Les Niçois pensaient pourtant repartir sur de nouvelles bases après une saison dernière particulièrement éprouvante. Le club avait frôlé le chaos et la relégation sous Franck Haise puis Claude Puel, ne sauvant finalement sa place parmi l’élite qu’in extremis lors des barrages. L’arrivée cet été d’Olivier Pantaloni devait permettre au Gym de tourner la page et de retrouver rapidement une certaine sérénité.
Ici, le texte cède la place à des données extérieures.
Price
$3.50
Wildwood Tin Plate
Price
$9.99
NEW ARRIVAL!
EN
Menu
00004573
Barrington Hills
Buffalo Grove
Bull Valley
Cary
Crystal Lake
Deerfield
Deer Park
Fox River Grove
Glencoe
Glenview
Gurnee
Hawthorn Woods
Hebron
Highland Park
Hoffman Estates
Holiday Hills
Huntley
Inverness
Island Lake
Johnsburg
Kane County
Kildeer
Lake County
Mais pour l’instant, le scénario est bien différent. Avec un calendrier pourtant abordable sur ce début de saison, le coach de 59 ans souhaitait engranger rapidement des points afin de travailler dans la confiance. Au contraire, ce sont les vieux démons qui semblent refaire surface. Face à Auxerre, Pantaloni avait notamment aligné pour la première fois le duo Wahi-Amoura, une association offensive prometteuse sur le papier, mais qui n’a pas suffi à débloquer la situation.
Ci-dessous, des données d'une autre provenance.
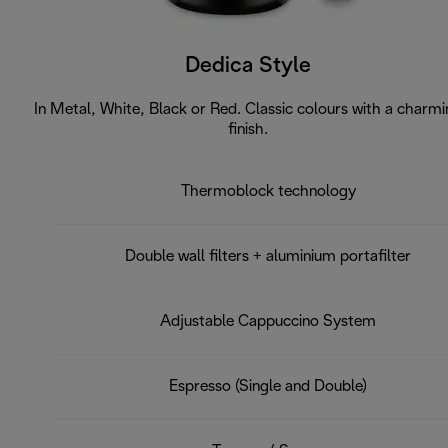
Dedica Style
In Metal, White, Black or Red. Classic colours with a charm
finish.
Thermoblock technology
Double wall filters + aluminium portafilter
Adjustable Cappuccino System
Espresso (Single and Double)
Une situation déjà délicate

Comme depuis le début de saison, Nice a surtout donné l’impression d’une équipe en plein doute. L’action de la 9e minute en est peut-être l’un des symboles : sur une remise en retrait d’Axel Witsel, Yehvann Diouf, gardien sénégalais du Gym, a pris le ballon à la main, offrant un coup franc indirect très dangereux à Auxerre dans sa surface. Une erreur de lucidité qui illustre les difficultés rencontrées par une équipe qui peine à trouver de la sérénité, aussi bien offensivement que défensivement. Malgré tout, Olivier Pantaloni refusait de cibler un joueur en particulier après la rencontre. « C’est dur pour les joueurs parce que je pense qu’ils ont produit le jeu qu’on attendait d’eux. Il n’a pas manqué grand-chose. On a le sentiment que rien ne réussit, mais il ne faut pas baisser les bras et, au contraire, continuer comme on le fait au quotidien. Je ne veux pas incriminer un joueur en particulier. On doit faire des progrès offensivement et défensivement. »
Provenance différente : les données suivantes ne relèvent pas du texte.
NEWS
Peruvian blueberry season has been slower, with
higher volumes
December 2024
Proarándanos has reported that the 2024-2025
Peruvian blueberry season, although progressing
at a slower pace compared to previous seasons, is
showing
Interrogé sur un éventuel changement de système, le technicien niçois a également tenu à défendre ses choix : « Je ne pense pas que le système soit un questionnement. Les joueurs se sentaient à l’aise par rapport à ce qu’on a proposé, on domine par séquences cette équipe auxerroise, mais ça ne nous réussit pas. » Pantaloni estime toutefois que son groupe doit encore se débarrasser du poids de la saison dernière : « Il reste peut-être des traces de la saison passée, et nous ne sommes pas 100 % compétitifs, mais j’ai vu du mieux par rapport à la semaine passée. » Le problème, c’est que le classement, lui, ne laisse aucune place à l’optimisme : Nice est dernier de Ligue 1 après quatre journées. Il reste évidemment énormément de matches, mais après une saison passée passée à lutter pour sa survie, le Gym voulait absolument éviter de replonger dans une spirale négative. Pour l’instant, le nouveau départ espéré ressemble dangereusement à une continuité. Et la prochaine journée face à Lille ne sera pas de tout repos non plus.